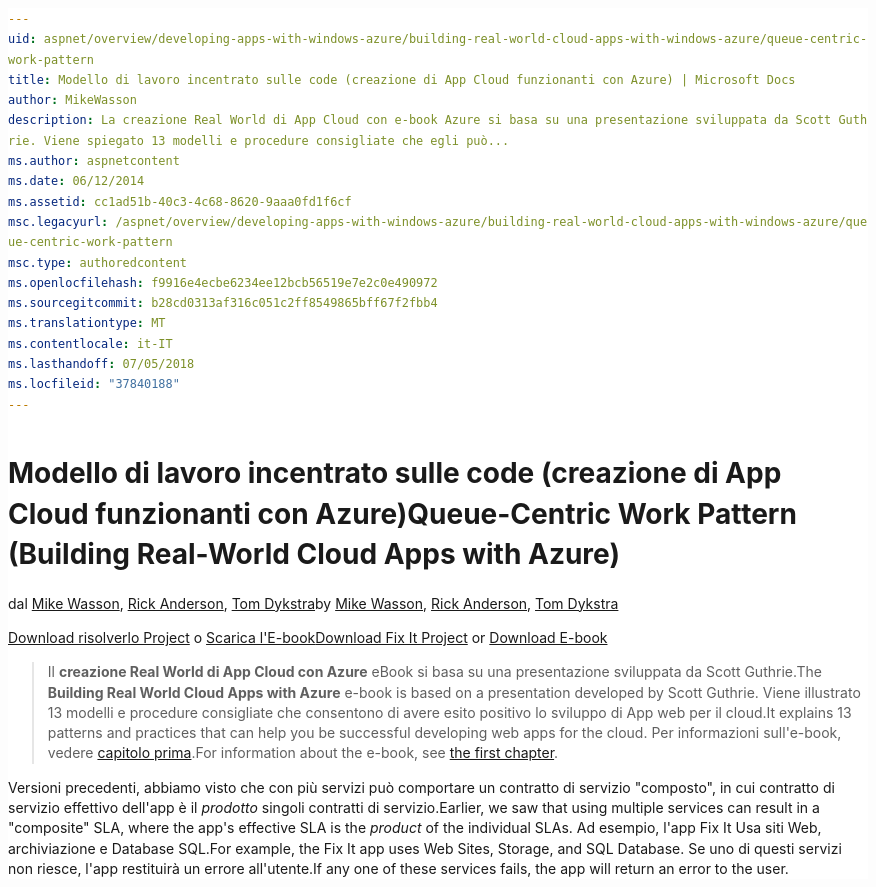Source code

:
 ```yaml
---
uid: aspnet/overview/developing-apps-with-windows-azure/building-real-world-cloud-apps-with-windows-azure/queue-centric-work-pattern
title: Modello di lavoro incentrato sulle code (creazione di App Cloud funzionanti con Azure) | Microsoft Docs
author: MikeWasson
description: La creazione Real World di App Cloud con e-book Azure si basa su una presentazione sviluppata da Scott Guthrie. Viene spiegato 13 modelli e procedure consigliate che egli può...
ms.author: aspnetcontent
ms.date: 06/12/2014
ms.assetid: cc1ad51b-40c3-4c68-8620-9aaa0fd1f6cf
msc.legacyurl: /aspnet/overview/developing-apps-with-windows-azure/building-real-world-cloud-apps-with-windows-azure/queue-centric-work-pattern
msc.type: authoredcontent
ms.openlocfilehash: f9916e4ecbe6234ee12bcb56519e7e2c0e490972
ms.sourcegitcommit: b28cd0313af316c051c2ff8549865bff67f2fbb4
ms.translationtype: MT
ms.contentlocale: it-IT
ms.lasthandoff: 07/05/2018
ms.locfileid: "37840188"
---
```

<a name="queue-centric-work-pattern-building-real-world-cloud-apps-with-azure"></a><span data-ttu-id="ddc8b-104">Modello di lavoro incentrato sulle code (creazione di App Cloud funzionanti con Azure)</span><span class="sxs-lookup"><span data-stu-id="ddc8b-104">Queue-Centric Work Pattern (Building Real-World Cloud Apps with Azure)</span></span>
====================
<span data-ttu-id="ddc8b-105">dal [Mike Wasson](https://github.com/MikeWasson), [Rick Anderson](https://github.com/Rick-Anderson), [Tom Dykstra](https://github.com/tdykstra)</span><span class="sxs-lookup"><span data-stu-id="ddc8b-105">by [Mike Wasson](https://github.com/MikeWasson), [Rick Anderson](https://github.com/Rick-Anderson), [Tom Dykstra](https://github.com/tdykstra)</span></span>

<span data-ttu-id="ddc8b-106">[Download risolverlo Project](http://code.msdn.microsoft.com/Fix-It-app-for-Building-cdd80df4) o [Scarica l'E-book](http://blogs.msdn.com/b/microsoft_press/archive/2014/07/23/free-ebook-building-cloud-apps-with-microsoft-azure.aspx)</span><span class="sxs-lookup"><span data-stu-id="ddc8b-106">[Download Fix It Project](http://code.msdn.microsoft.com/Fix-It-app-for-Building-cdd80df4) or [Download E-book](http://blogs.msdn.com/b/microsoft_press/archive/2014/07/23/free-ebook-building-cloud-apps-with-microsoft-azure.aspx)</span></span>

> <span data-ttu-id="ddc8b-107">Il **creazione Real World di App Cloud con Azure** eBook si basa su una presentazione sviluppata da Scott Guthrie.</span><span class="sxs-lookup"><span data-stu-id="ddc8b-107">The **Building Real World Cloud Apps with Azure** e-book is based on a presentation developed by Scott Guthrie.</span></span> <span data-ttu-id="ddc8b-108">Viene illustrato 13 modelli e procedure consigliate che consentono di avere esito positivo lo sviluppo di App web per il cloud.</span><span class="sxs-lookup"><span data-stu-id="ddc8b-108">It explains 13 patterns and practices that can help you be successful developing web apps for the cloud.</span></span> <span data-ttu-id="ddc8b-109">Per informazioni sull'e-book, vedere [capitolo prima](introduction.md).</span><span class="sxs-lookup"><span data-stu-id="ddc8b-109">For information about the e-book, see [the first chapter](introduction.md).</span></span>


<span data-ttu-id="ddc8b-110">Versioni precedenti, abbiamo visto che con più servizi può comportare un contratto di servizio "composto", in cui contratto di servizio effettivo dell'app è il *prodotto* singoli contratti di servizio.</span><span class="sxs-lookup"><span data-stu-id="ddc8b-110">Earlier, we saw that using multiple services can result in a "composite" SLA, where the app's effective SLA is the *product* of the individual SLAs.</span></span> <span data-ttu-id="ddc8b-111">Ad esempio, l'app Fix It Usa siti Web, archiviazione e Database SQL.</span><span class="sxs-lookup"><span data-stu-id="ddc8b-111">For example, the Fix It app uses Web Sites, Storage, and SQL Database.</span></span> <span data-ttu-id="ddc8b-112">Se uno di questi servizi non riesce, l'app restituirà un errore all'utente.</span><span class="sxs-lookup"><span data-stu-id="ddc8b-112">If any one of these services fails, the app will return an error to the user.</span></span>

--- --- ---

To do | Present each line from the listing that holds the string "MikeWasson".

Response to the exercise |
author: MikeWasson
<span data-ttu-id="ddc8b-105">dal [Mike Wasson](https://github.com/MikeWasson), [Rick Anderson](https://github.com/Rick-Anderson), [Tom Dykstra](https://github.com/tdykstra)</span><span class="sxs-lookup"><span data-stu-id="ddc8b-105">by [Mike Wasson](https://github.com/MikeWasson), [Rick Anderson](https://github.com/Rick-Anderson), [Tom Dykstra](https://github.com/tdykstra)</span></span>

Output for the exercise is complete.